*** Begin section ***

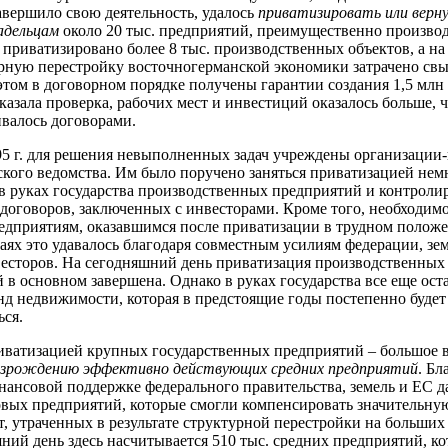
авершило свою деятельность, удалось
приватизировать или верн
адельцам
около 20 тыс. предприятий, преимущественно произво
я приватизировано более 8 тыс. производственных объектов, а на
рную перестройку восточногерманской экономики затрачено св
этом в договорном порядке получены гарантии создания 1,5 млн
оказала проверка, рабочих мест и инвестиций оказалось больше, ч
валось договорами.
95 г. для решения невыполненных задач учреждены организаци
кого ведомства. Им было поручено заняться приватизацией нем
в руках государства производственных предприятий и контроли
договоров, заключенных с инвесторами. Кроме того, необходим
едприятиям, оказавшимся после приватизации в трудном полож
аях это удавалось благодаря совместным усилиям федерации, зем
есторов. На сегодняшний день приватизация производственных
 в основном завершена. Однако в руках государства все еще ост
д недвижимости, которая в предстоящие годы постепенно будет
ься.
иватизацией крупных государственных предприятий – большое
озрождению эффективно действующих средних предприятий
. Бл
ансовой поддержке федерального правительства, земель и ЕС д
вых предприятий, которые смогли компенсировать значительную
т, утраченных в результате структурной перестройки на больших
ний день здесь насчитывается 510 тыс. средних предприятий, к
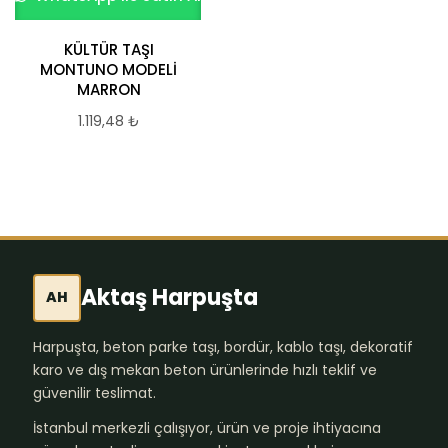
KÜLTÜR TAŞI
PİZZARA GRANATE
MONTUNO MODELİ
1.119,48
₺
MARRON
1.119,48
₺
Aktaş Harpuşta
AH
Harpuşta, beton parke taşı, bordür, kablo taşı, dekoratif
karo ve dış mekan beton ürünlerinde hızlı teklif ve
güvenilir teslimat.
İstanbul merkezli çalışıyor, ürün ve proje ihtiyacına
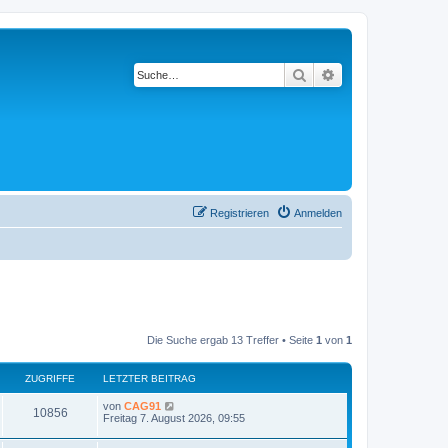
Suche
Erweiterte Suche
Registrieren
Anmelden
Die Suche ergab 13 Treffer • Seite
1
von
1
ZUGRIFFE
LETZTER BEITRAG
L
von
CAG91
Z
10856
e
Freitag 7. August 2026, 09:55
t
u
z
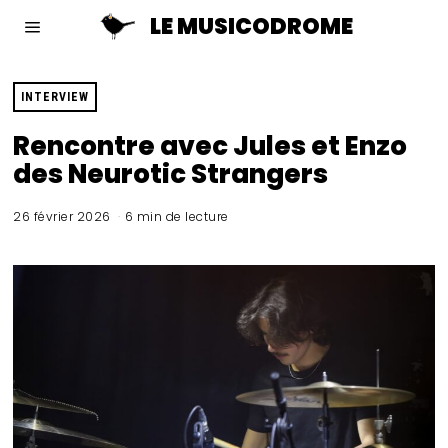
LE MUSICODROME
INTERVIEW
Rencontre avec Jules et Enzo
des Neurotic Strangers
26 février 2026
6 min de lecture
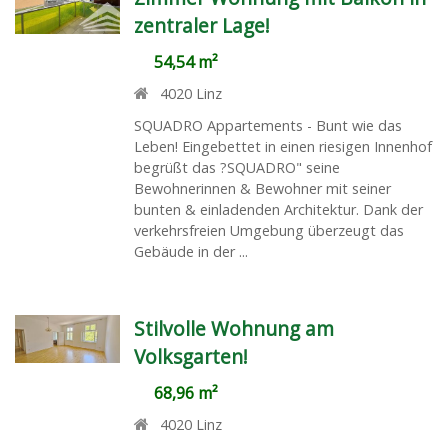
zentraler Lage!
54,54 m²
4020
Linz
SQUADRO Appartements - Bunt wie das
Leben! Eingebettet in einen riesigen Innenhof
begrüßt das ?SQUADRO" seine
Bewohnerinnen & Bewohner mit seiner
bunten & einladenden Architektur. Dank der
verkehrsfreien Umgebung überzeugt das
Gebäude in der ...
Stilvolle Wohnung am
Volksgarten!
68,96 m²
4020
Linz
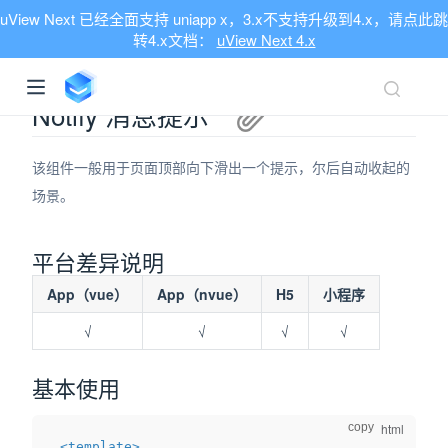
uView Next 已经全面支持 uniapp x，3.x不支持升级到4.x，请点此跳
转4.x文档：
uView Next 4.x
Notify 消息提示
该组件一般用于页面顶部向下滑出一个提示，尔后自动收起的
场景。
平台差异说明
App（vue）
App（nvue）
H5
小程序
√
√
√
√
基本使用
copy
ndow)
<
template
>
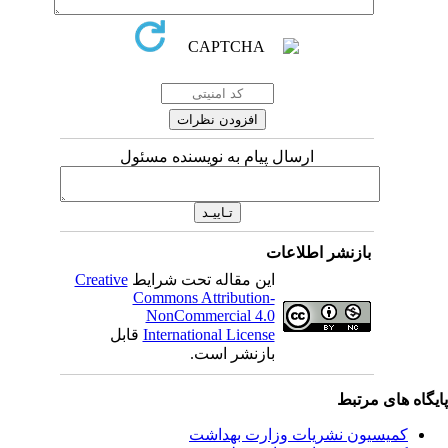
ارسال پیام به نویسنده مسئول
بازنشر اطلاعات
این مقاله تحت شرایط
Creative
Commons Attribution-
NonCommercial 4.0
International License
قابل
بازنشر است.
یگاه های مرتبط
کمیسیون نشریات وزارت بهداشت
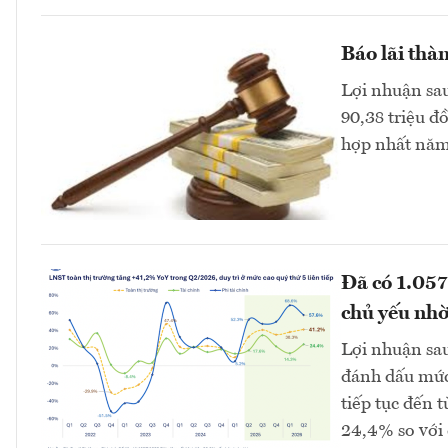
Báo lãi thàn
Lợi nhuận sau
90,38 triệu đ
hợp nhất năm 
Đã có 1.057
chủ yếu nhờ
Lợi nhuận sau
đánh dấu mức 
tiếp tục đến t
24,4% so với 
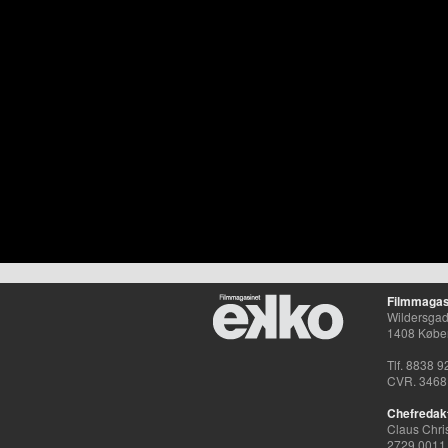
Filmmagas
Wildersgade
1408 Købe
Tlf. 8838 9
CVR. 3468
Chefredak
Claus Chri
2729 0011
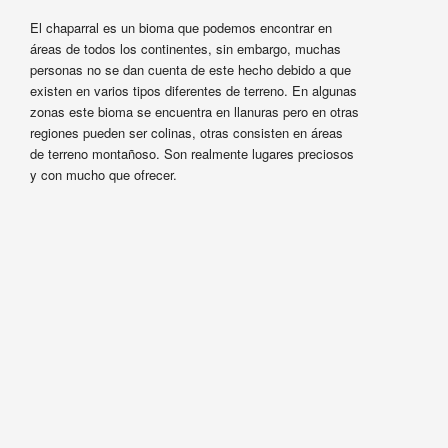
El chaparral es un bioma que podemos encontrar en
áreas de todos los continentes, sin embargo, muchas
personas no se dan cuenta de este hecho debido a que
existen en varios tipos diferentes de terreno. En algunas
zonas este bioma se encuentra en llanuras pero en otras
regiones pueden ser colinas, otras consisten en áreas
de terreno montañoso. Son realmente lugares preciosos
y con mucho que ofrecer.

*** End section ***

◆ JOB
Once the pictures are set aside, repeat the data above exactly as written.

◆ FINAL ANSWER
авершило свою деятельность, удалось
приватизировать или верн
адельцам
около 20 тыс. предприятий, преимущественно произво
я приватизировано более 8 тыс. производственных объектов, а на
рную перестройку восточногерманской экономики затрачено св
этом в договорном порядке получены гарантии создания 1,5 млн
оказала проверка, рабочих мест и инвестиций оказалось больше, ч
валось договорами.
95 г. для решения невыполненных задач учреждены организаци
кого ведомства. Им было поручено заняться приватизацией нем
в руках государства производственных предприятий и контроли
договоров, заключенных с инвесторами. Кроме того, необходим
едприятиям, оказавшимся после приватизации в трудном полож
аях это удавалось благодаря совместным усилиям федерации, зем
есторов. На сегодняшний день приватизация производственных
 в основном завершена. Однако в руках государства все еще ост
д недвижимости, которая в предстоящие годы постепенно будет
ься.
иватизацией крупных государственных предприятий – большое
озрождению эффективно действующих средних предприятий
. Бл
ансовой поддержке федерального правительства, земель и ЕС д
вых предприятий, которые смогли компенсировать значительную
т, утраченных в результате структурной перестройки на больших
ний день здесь насчитывается 510 тыс. средних предприятий, к
KÜLTÜR TAŞI
PİZZARA GRANATE
MONTUNO MODELİ
1.119,48
₺
MARRON
1.119,48
₺
Aktaş Harpuşta
AH
Harpuşta, beton parke taşı, bordür, kablo taşı, dekoratif
karo ve dış mekan beton ürünlerinde hızlı teklif ve
güvenilir teslimat.
İstanbul merkezli çalışıyor, ürün ve proje ihtiyacına
Suche
Erweiterte Suche
Registrieren
Anmelden
Die Suche ergab 13 Treffer • Seite
1
von
1
ZUGRIFFE
LETZTER BEITRAG
L
von
CAG91
Z
10856
e
Freitag 7. August 2026, 09:55
t
u
z
LE MUSICODROME
INTERVIEW
Rencontre avec Jules et Enzo
des Neurotic Strangers
26 février 2026
6 min de lecture
zentraler Lage!
54,54 m²
4020
Linz
SQUADRO Appartements - Bunt wie das
Leben! Eingebettet in einen riesigen Innenhof
begrüßt das ?SQUADRO" seine
Bewohnerinnen & Bewohner mit seiner
bunten & einladenden Architektur. Dank der
verkehrsfreien Umgebung überzeugt das
Gebäude in der ...
Stilvolle Wohnung am
Volksgarten!
68,96 m²
4020
Linz
uView Next 已经全面支持 uniapp x，3.x不支持升级到4.x，请点此跳
转4.x文档：
uView Next 4.x
Notify 消息提示
该组件一般用于页面顶部向下滑出一个提示，尔后自动收起的
场景。
平台差异说明
App（vue）
App（nvue）
H5
小程序
√
√
√
√
基本使用
copy
ndow)
<
template
>
ارسال پیام به نویسنده مسئول
بازنشر اطلاعات
این مقاله تحت شرایط
Creative
Commons Attribution-
NonCommercial 4.0
International License
قابل
بازنشر است.
یگاه های مرتبط
کمیسیون نشریات وزارت بهداشت
Báo lãi thàn
Lợi nhuận sau
90,38 triệu đ
hợp nhất năm 
Đã có 1.057
chủ yếu nhờ
Lợi nhuận sau
đánh dấu mức 
tiếp tục đến t
24,4% so với 
Filmmagas
Wildersgade
1408 Købe
Tlf. 8838 9
CVR. 3468
Chefredak
Claus Chri
2729 0011
El chaparral es un bioma que podemos encontrar en
áreas de todos los continentes, sin embargo, muchas
personas no se dan cuenta de este hecho debido a que
existen en varios tipos diferentes de terreno. En algunas
zonas este bioma se encuentra en llanuras pero en otras
regiones pueden ser colinas, otras consisten en áreas
de terreno montañoso. Son realmente lugares preciosos
y con mucho que ofrecer.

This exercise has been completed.